Anna Gerald1, Srividya Ganapathy1, Jianmin Zhu2, Yudan Wei1
1Mercer University School of Medicine, Macon, GA, USA. 2Fort Valley State University, Fort Valley, GA, USA
Background: Multiple factors affect estrogen levels in the body; however, the impact of exposure to environmental chemicals, such as heavy metals, on estrogen levels in humans remains inconclusive. Hypothesis: Is there a relationship between exposure to endocrine-disrupting metal lead and serum estrogen levels in adult women?

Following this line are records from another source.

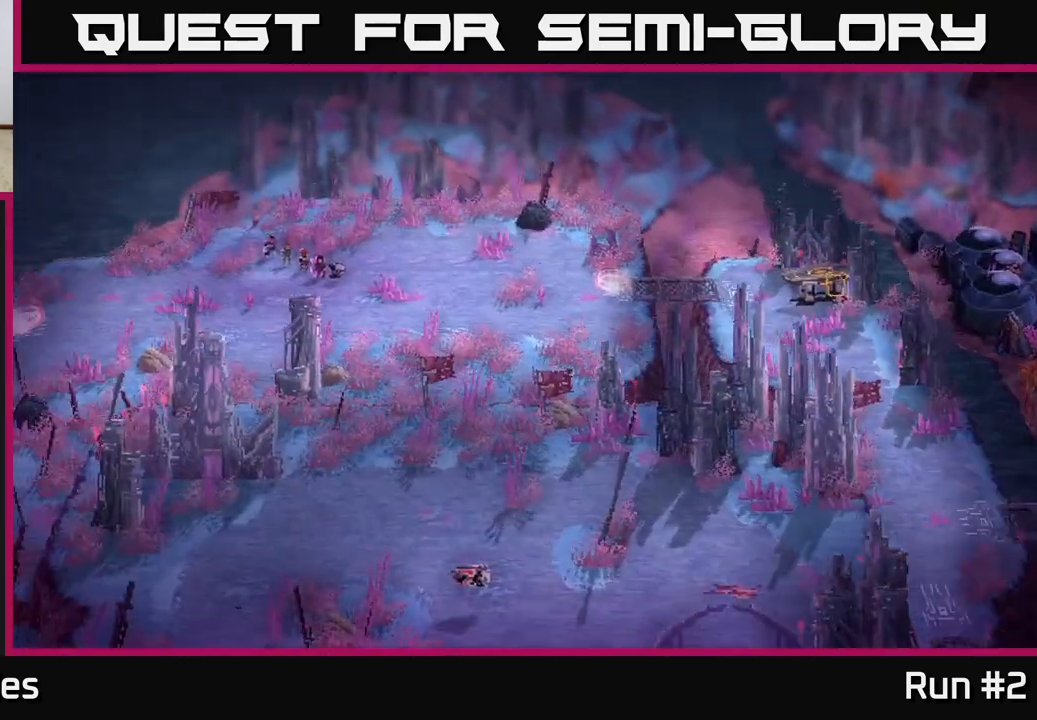
{"buttons": [], "left_stick": "right", "right_stick": "center", "events": []}
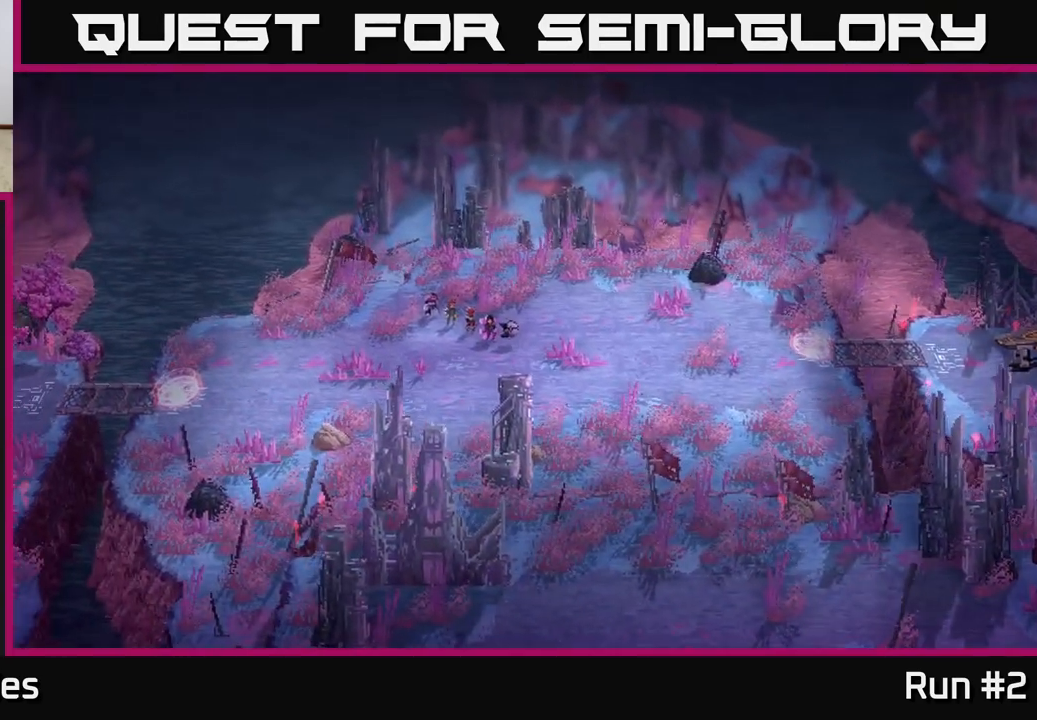
{"buttons": [], "left_stick": "right", "right_stick": "center", "events": []}
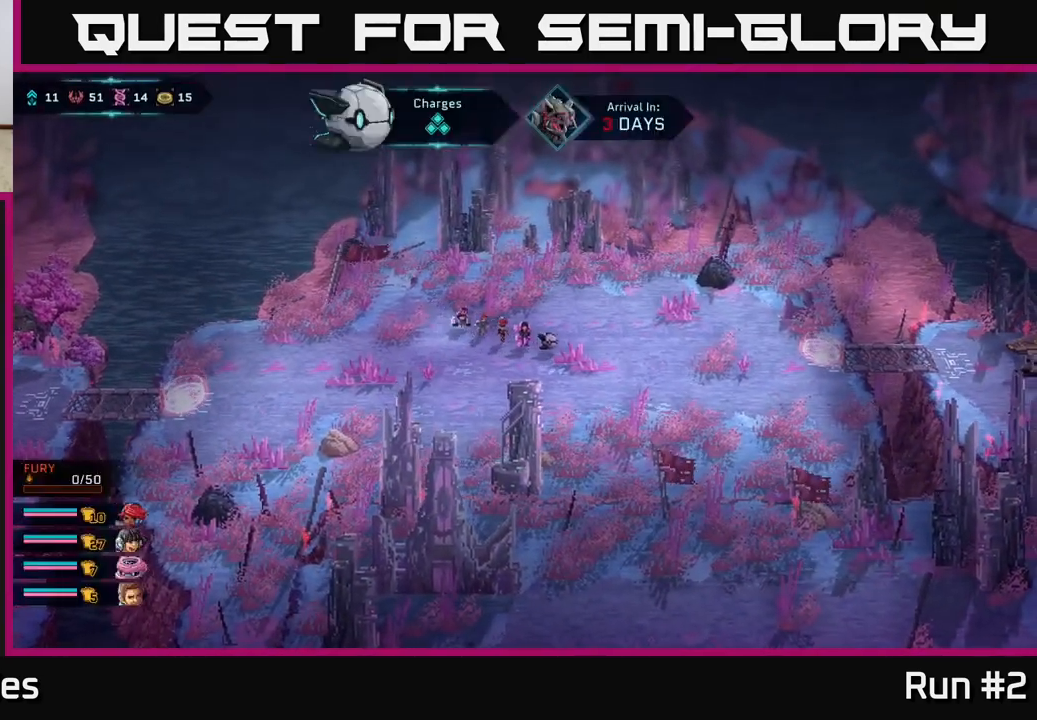
{"buttons": ["B"], "left_stick": "right", "right_stick": "center", "events": [[100, "B", "down"]]}
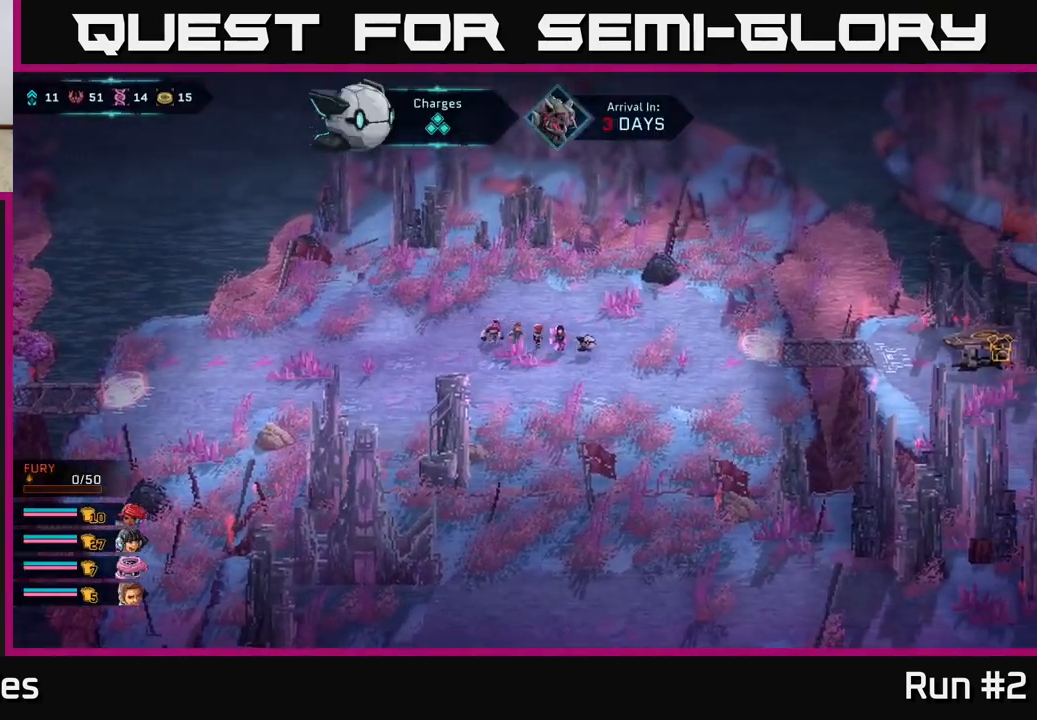
{"buttons": ["B"], "left_stick": "right", "right_stick": "center", "events": []}
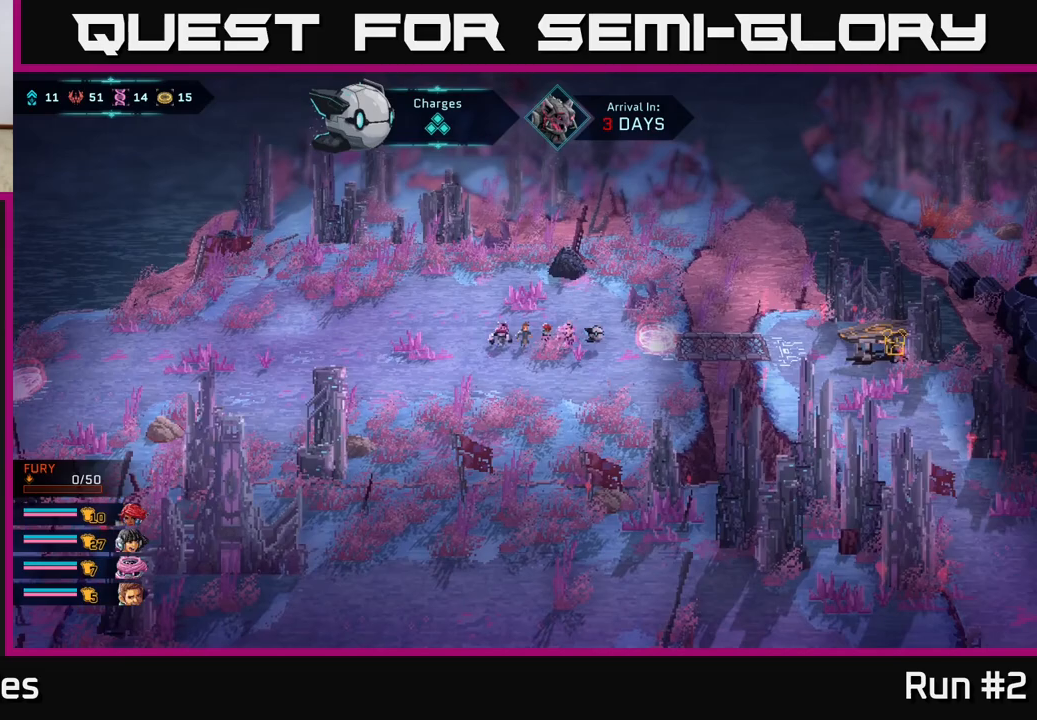
{"buttons": [], "left_stick": "center", "right_stick": "center", "events": [[233, "B", "up"], [333, "A", "down"], [333, "left_stick", "center"], [433, "A", "up"]]}
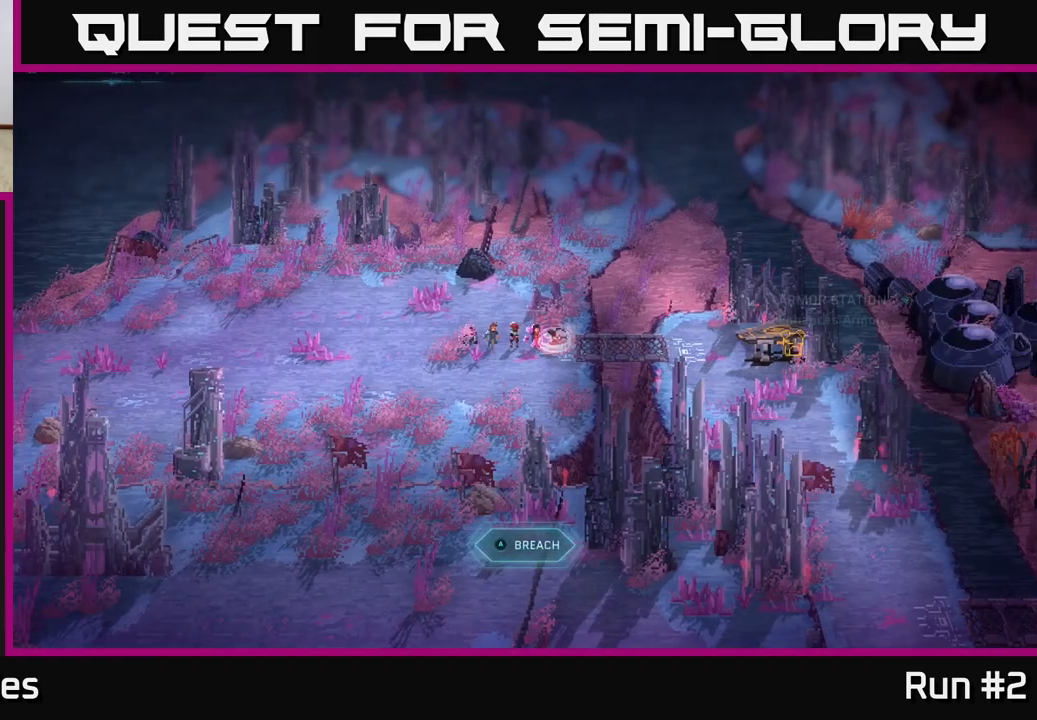
{"buttons": [], "left_stick": "center", "right_stick": "center", "events": []}
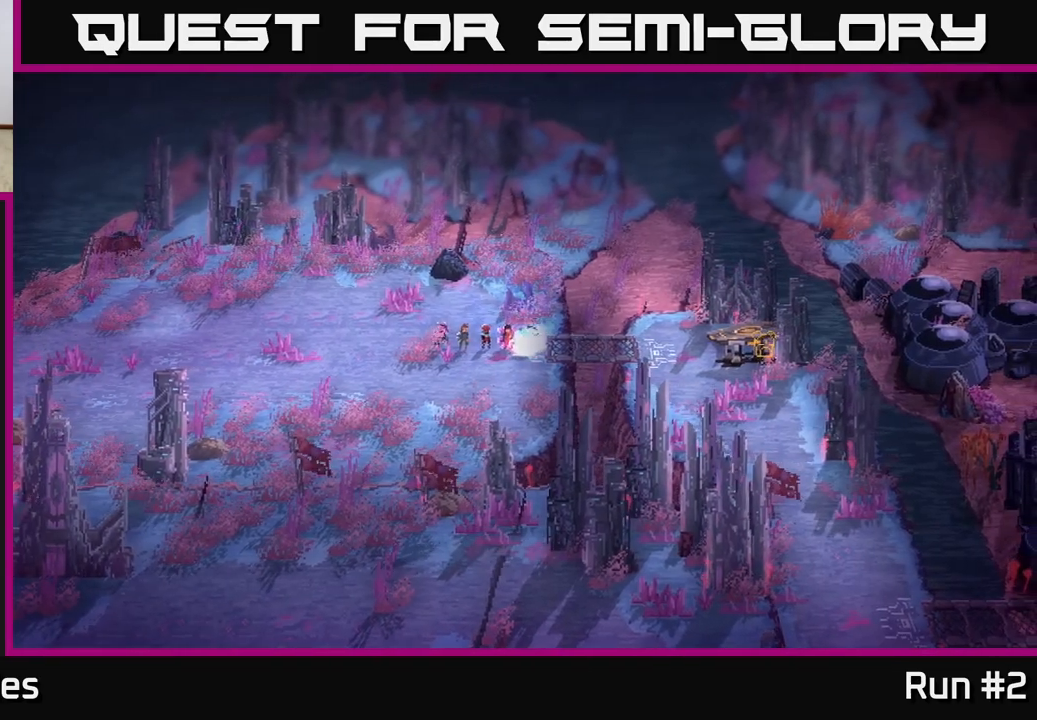
{"buttons": [], "left_stick": "right", "right_stick": "center", "events": [[433, "left_stick", "right"]]}
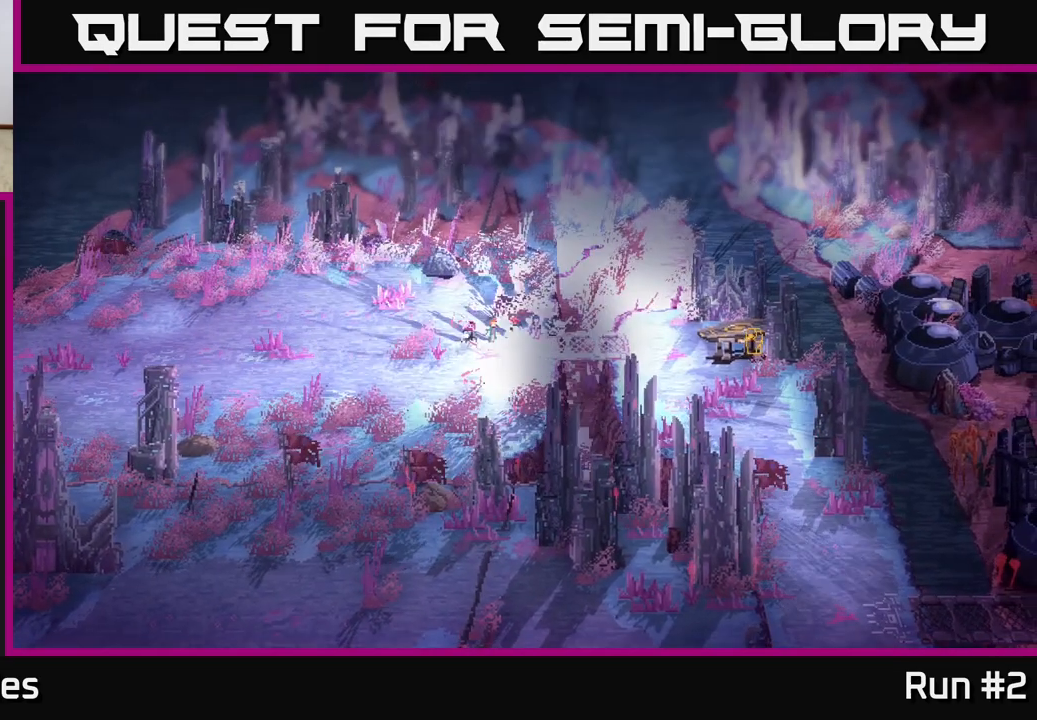
{"buttons": [], "left_stick": "down-right", "right_stick": "center", "events": [[433, "left_stick", "down-right"]]}
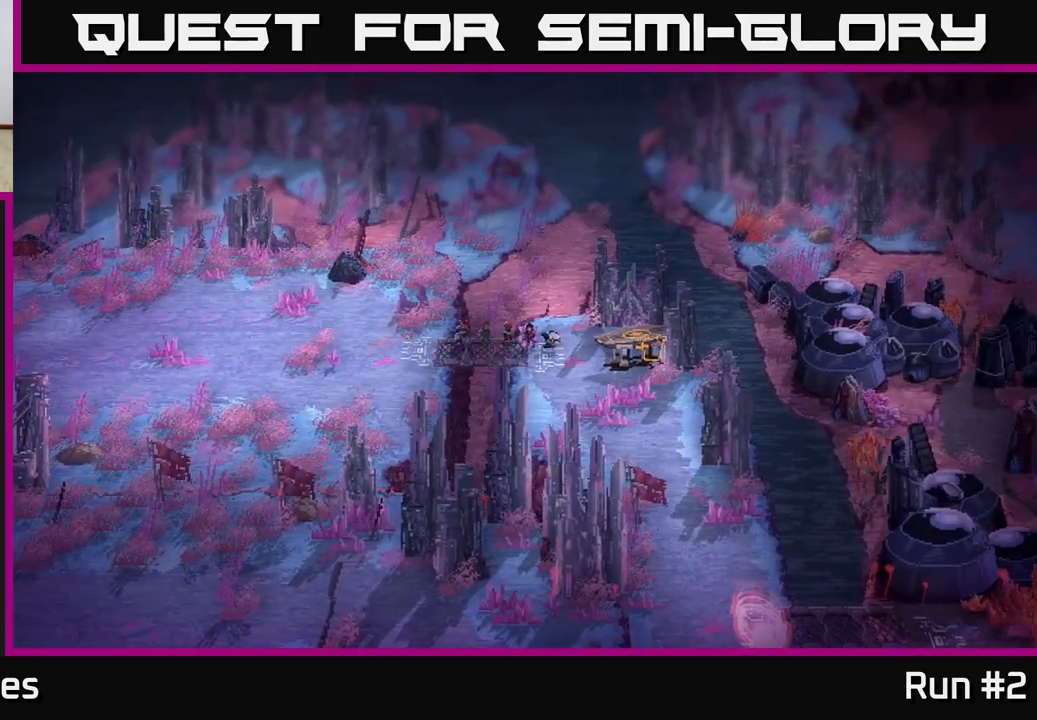
{"buttons": [], "left_stick": "down-right", "right_stick": "center", "events": []}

Methods: This cross-sectional study assesses the association between blood lead levels (BLLs) and serum estradiol in women (aged ≥ 20 years) who participated in the National Health and Nutrition Examination Survey between 2013-2016. Due to the impact of pregnancy and female hormone use on estrogen levels, we excluded participants who were pregnant or who used female hormones, resulting in a final sample of 1618 for the analysis. Using multiple general linear models, we estimated the changes (regression coefficient β) of serum estradiol levels (pg/mL) in association with BLLs (μg/dL), adjusting for potential confounders. Age-specific analysis was further conducted.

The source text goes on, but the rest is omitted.